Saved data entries
___
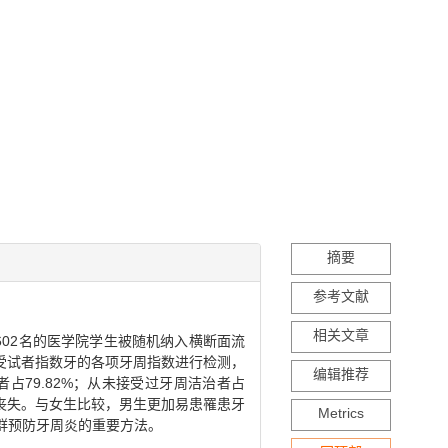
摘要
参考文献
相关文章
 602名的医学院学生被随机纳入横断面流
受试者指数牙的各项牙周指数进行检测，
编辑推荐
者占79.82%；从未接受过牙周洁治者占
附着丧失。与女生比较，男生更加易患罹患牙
___
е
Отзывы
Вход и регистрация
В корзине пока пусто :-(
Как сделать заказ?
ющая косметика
___
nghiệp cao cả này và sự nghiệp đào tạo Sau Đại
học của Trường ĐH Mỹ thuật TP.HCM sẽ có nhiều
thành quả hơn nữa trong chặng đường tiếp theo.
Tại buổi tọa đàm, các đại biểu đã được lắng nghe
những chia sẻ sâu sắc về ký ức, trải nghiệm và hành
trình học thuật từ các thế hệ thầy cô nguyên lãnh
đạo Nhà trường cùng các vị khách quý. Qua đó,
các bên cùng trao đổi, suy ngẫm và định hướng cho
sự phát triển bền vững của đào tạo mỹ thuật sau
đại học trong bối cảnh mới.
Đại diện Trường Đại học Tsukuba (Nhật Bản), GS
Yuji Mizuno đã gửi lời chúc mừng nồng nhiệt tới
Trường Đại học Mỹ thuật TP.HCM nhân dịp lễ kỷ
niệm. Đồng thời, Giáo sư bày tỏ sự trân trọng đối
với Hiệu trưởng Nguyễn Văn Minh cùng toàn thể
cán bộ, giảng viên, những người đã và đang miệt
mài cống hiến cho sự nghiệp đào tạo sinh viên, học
___
What to do:
Return each line of the records in which the word "thuật" appears.

Written answer:
học của Trường ĐH Mỹ thuật TP.HCM sẽ có nhiều
trình học thuật từ các thế hệ thầy cô nguyên lãnh
sự phát triển bền vững của đào tạo mỹ thuật sau
Trường Đại học Mỹ thuật TP.HCM nhân dịp lễ kỷ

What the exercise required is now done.